Simplified MLOps with Deep Java Library
This is a guest post by Lucas Baker, Andrea Duque, and Viet Yen Nguyen of Hypefactors.
At Hypefactors, we build tech for media intelligence and reputation management. The solution is a software as a service (SaaS) product that does large-scale media monitoring of social media, news sites, TV, radio, and reviews across the world. The tracked data is streamed continuously and enriched in real time. This yields insights that can reveal early business opportunities (for example, GameStop hype), track the success of product launches, and preempt disasters.
To this end, over a hundred million network requests are made daily from data pipelines for web crawling, social media firehoses, and other REST-based media data integrations. This yields millions of new articles and posts each day. This data can be segmented into three classes (as illustrated with the following examples):
Owned – Articles or posts written by a company and published on their own website or social media feed.
Paid – Information written by a company and published on third-party websites or social media. This is known colloquially as advertisement.
Earned – Information written by a third party and published on that party’s website or social media.
Differentiating between earned articles and owned or paid ones is of existential importance. Earned information is more independent and therefore interpreted as more trustworthy—no matter if it’s positive or negative for the company. Advertisement, on the other hand, is written by the company and portrays the best interests of the company. Therefore, to accurately track reputation, we must filter out advertisements.
This post goes deeper into our deep learning natural language processing (NLP) based advertisement predictor, how we integrated the predictor into one of our pipelines using Deep Java Library (DJL), and how that change made our architecture simpler and MLOps easier. DJL is an open source Java framework for deep learning created by AWS.
Printed newspapers and magazines: Challenges
We receive thousands of different magazines and newspapers directly from publishing houses in the form of digital files. One of the data teams within Hypefactors has developed a data pipeline, which we call the Print-ETL. The Print-ETL processes the raw data and ingests it into a database. The ingested data is made searchable in a user-friendly way by the Hypefactors web platform.
Processing and realigning data from different data providers is generally challenging. This is also the case with handling different publishing houses as data providers. The challenges are technical, organizational, and a combination thereof.

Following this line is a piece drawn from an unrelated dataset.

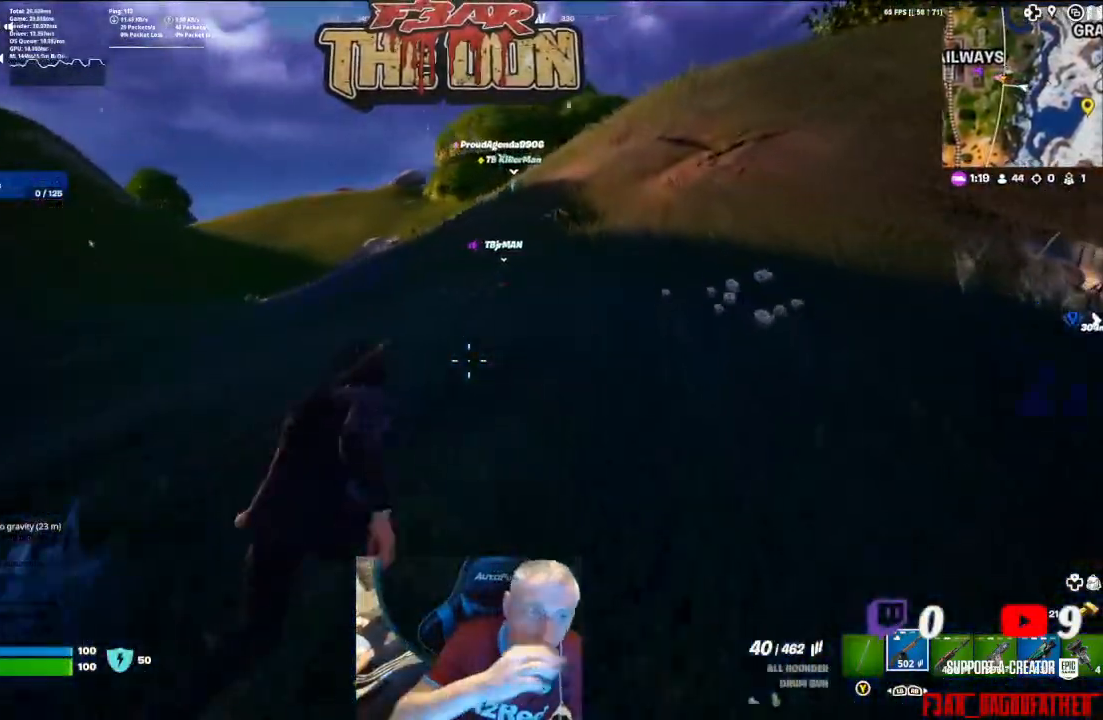
{"buttons": [], "left_stick": "up", "right_stick": "center", "events": []}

That is partly because media houses are legacy both in their data delivery and data formats.
Organizational challenges include disagreement between different media houses on how media data should be delivered, and the lack of a common schema. A common strategy media houses use is to provide print data via an SFTP server. This can be consumed by periodically connecting and fetching the data. Most of the time we retrieve only the digital PDF files of the editions, but they can also arrive in other formats, such as XML or ZIP. On top of that, files often come with no relevant metadata about the publication. Such metadata is useful, for example, to identify the title of the newspaper or the magazine.
The technical challenges are various. However, when it comes to PDFs, one of the biggest challenges is that a PDF may or may not be vectorized. A vectorized PDF, as opposed to a bitmapped one, is one that contains all the raw data that appears on the page. When a PDF is vectorized, it’s easy to retrieve its text. But when it’s not, all we have are bitmapped images. To make articles searchable for users, the content of a bitmapped PDF needs to be transformed to a text format using optical character recognition (OCR) solutions.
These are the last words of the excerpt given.